Selected excerpt:
=== Section Start ===

Everything was possible on this night of mysterious power. The dark sky was alight with bonfires, and people dancing around them, singing "Long live the dance and those who are in it /Senor San Juan! / Even the stars will join in / Viva la danza y los que en ella estan!" Long live the dance and those who are in it!" The Church had succeeded in renaming Midsummer's Day after one of its saints, but not in eliminating the ancient customs.

 

At sunrise the sun dances with joy, and the entire world is washed clean, full of grace. The xanas emerge from their wells and caves, combing their long hair, and people sought gifts of abundance from them. (Xanas are faeries whose name is derived from the Roman dianae, or dianas.) At Salas tradition prescribed going to the xana's fountain on St John's morn to say, "Xana, take my poverty / Give me your wealth." [Canellada, 249, 262]

 

In the Harz mountains Germans kept up a custom of dancing around a tree of life on the summer solstice. They cut a tall fir, shaved off the lower bark leaving its top green, decked it with flowers and other things. They put this sanctified tree in the center of their midsummer ritual, and came dressed in their festival best to play music, sing, and dance rounds.

=== Section End ===

Material provided:

=== Section Start ===

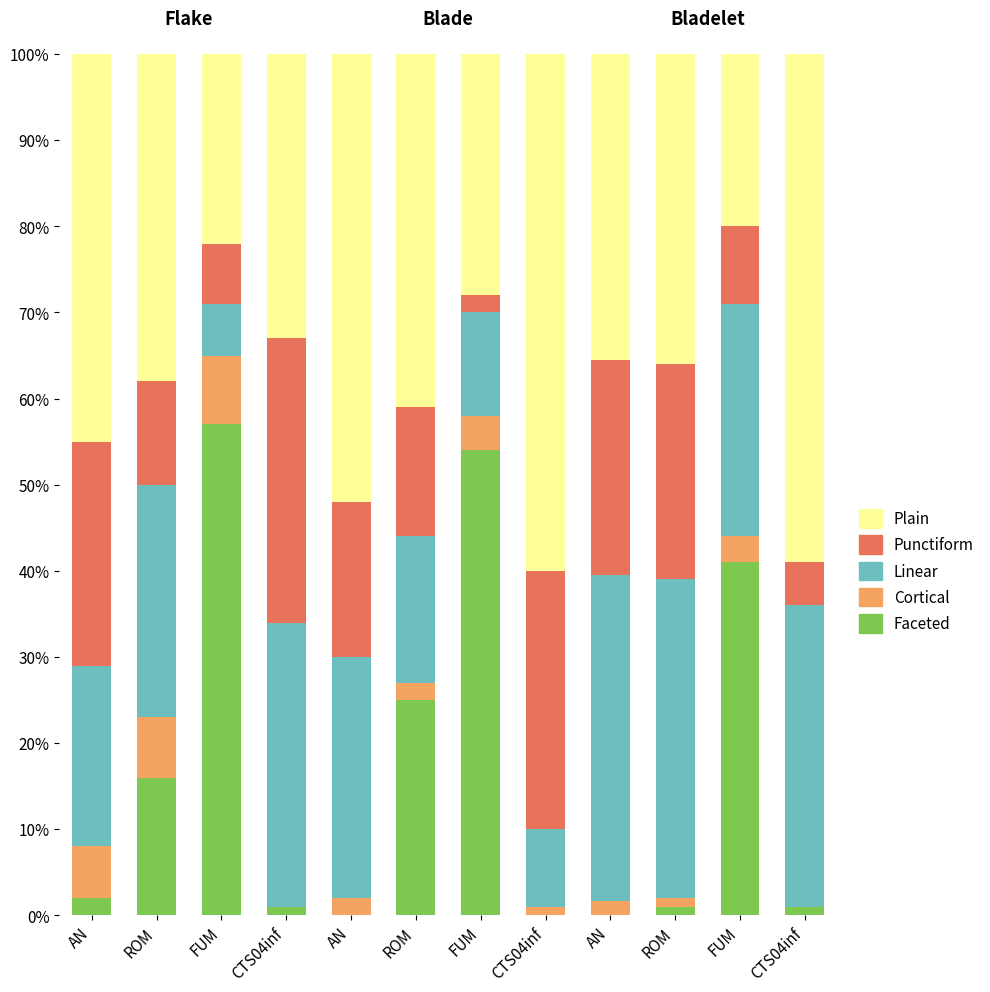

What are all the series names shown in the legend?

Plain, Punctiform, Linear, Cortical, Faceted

=== Section End ===

Activities:
(A) Reproduce the passage on midsummer customs between "Everything was possible" and "the ancient customs.", inclusive.
(B) In the passage on midsummer customs, what Roman name is the name of the xanas derived from?

Your responses:
(A)
Everything was possible on this night of mysterious power. The dark sky was alight with bonfires, and people dancing around them, singing "Long live the dance and those who are in it /Senor San Juan! / Even the stars will join in / Viva la danza y los que en ella estan!" Long live the dance and those who are in it!" The Church had succeeded in renaming Midsummer's Day after one of its saints, but not in eliminating the ancient customs.

(B) The Roman dianae, or dianas.